Since 2014-15 when the humble millet was introduced in the Public Distribution System (PDS) and subsequently Minimum Support Price (MSP) was introduced for ragi in 2015-16, the area under ragi cultivation had seen an increase by 14% and production increased by 7%. Also, with high-yielding crop varieties, production has gone up.
In fact, the decade before 2014 had seen an annual decline of area under cultivation by around 2% from – from about 9.38 lakh hectares in 2005 to 7.08 lakh hectares in 2014.
In 2020-21, ragi was cultivated in about 7.81 lakh hectares in Karnataka. Despite rains damaging the crop, in 2020-21, about 13.6 lakh tonnes of ragi was produced in Karnataka. It is estimated that about 50% of the total production comes to the market while the rest is retained by farmers for their consumption.
However, the ragi procurement this season has come under criticism as the total quantum for procurement of ragi has been fixed at 2.10 lakh tonnes, and restriction on procurement from each farmer owning less than 4 acres to a maximum of 20 quintals. The MSP for ragi has been fixed at ₹3,377 per quintal this year, an increase of ₹82 per quintal over the last year when 4.7 lakh tonnes had been procured.
Stopped in PDS
“Farmers are selling their produce around 35% less than the MSP since the government is delaying procurement. Government should not restrict the quantum of procurement. Farmers are losing out due to the delay,” KRRS leader Badagalpura Nagendra said.

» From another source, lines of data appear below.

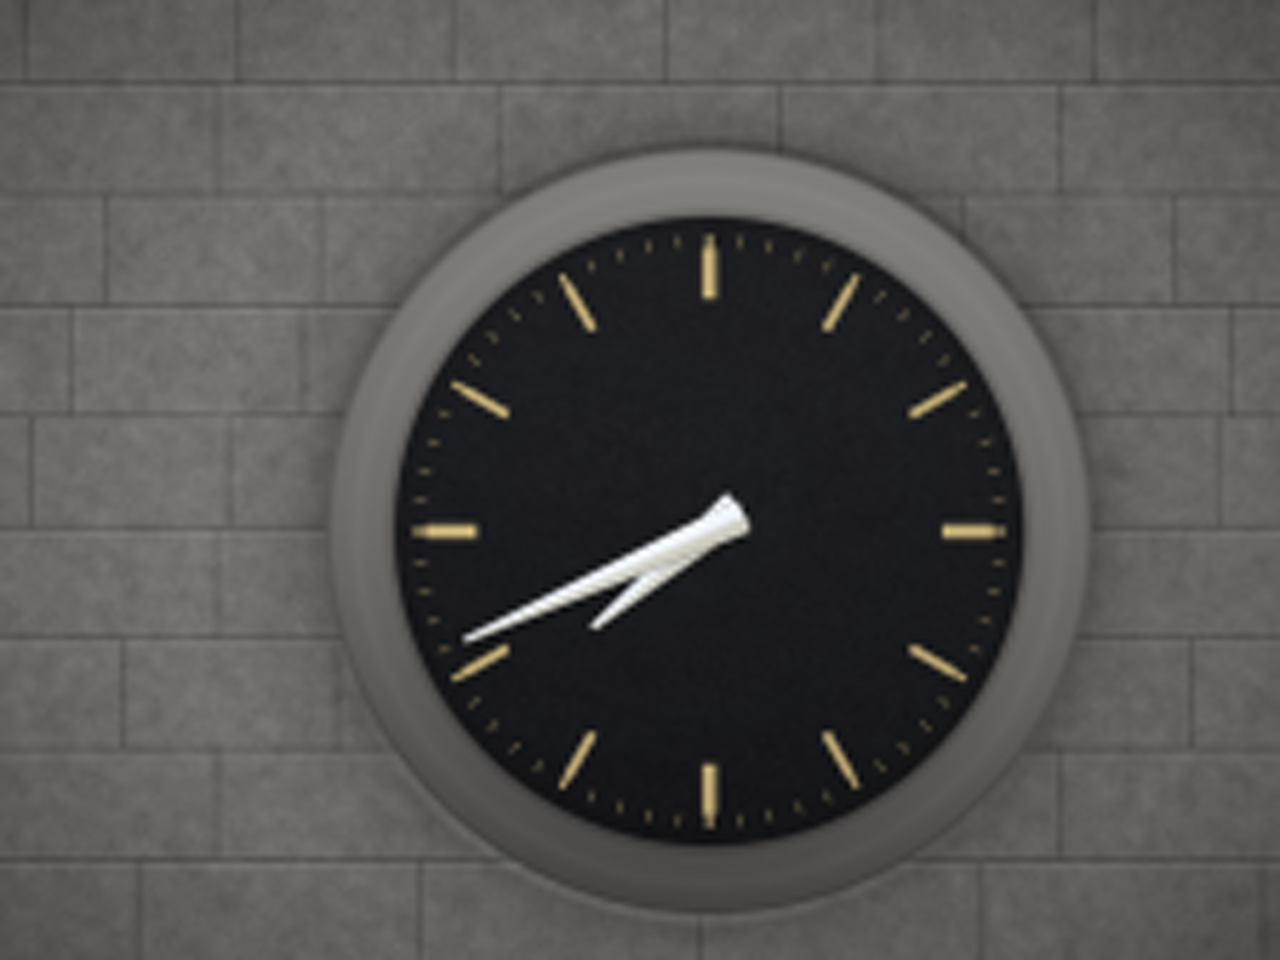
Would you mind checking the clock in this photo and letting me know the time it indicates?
7:41
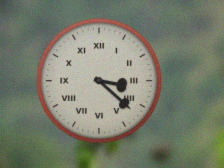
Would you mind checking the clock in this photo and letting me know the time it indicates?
3:22
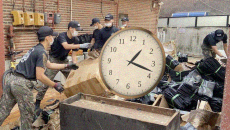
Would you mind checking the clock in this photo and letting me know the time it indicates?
1:18
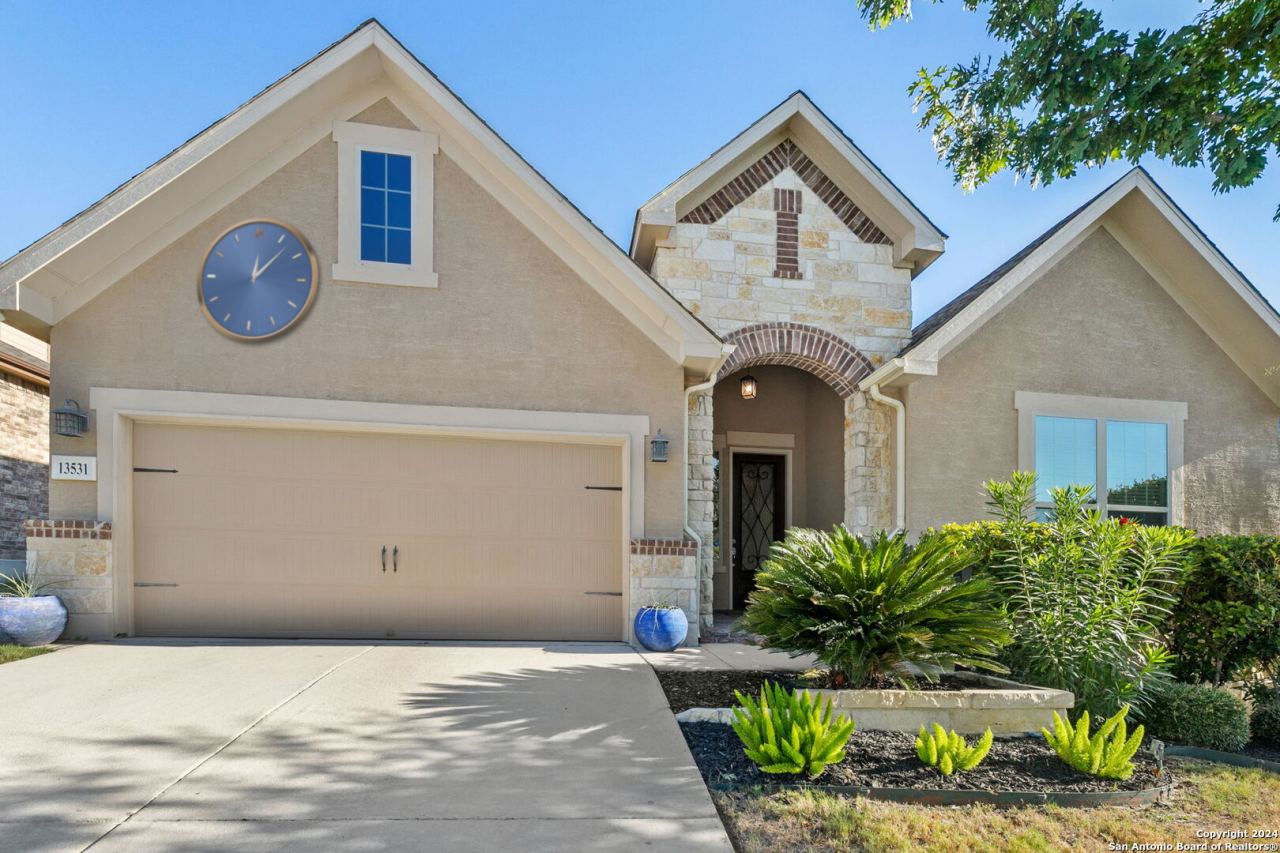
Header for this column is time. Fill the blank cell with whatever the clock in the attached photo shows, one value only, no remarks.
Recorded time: 12:07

In fact, ragi quota of 3 kg given in PDS has been stopped for two months. “Why cannot the government procure full quantum of ragi that is brought by farmers and ensure proper supply through PDS?”
While the registration window for procurement was closed in January, the cabinet sub-committee to decide on whether to have another round of procurement is yet to announce its decision.
“Farmers should be incentivised to grow millets, but what government has done with procurement does not give confidence to farmers. Government has not sent the right signal to farmers who cultivate ragi,” said former Chairman of Agriculture Price Commission Prakash Kammaradi.
Centre not informed
He blamed the lower quantum of procurement fixed by the Centre due to Karnataka’s inability to communicate the ground situation. “Crop forecast and estimates should be conveyed to the Centre. Effective supply of ragi in PDS will save ₹10 per family per month for Karnataka since the cost of ragi is less.”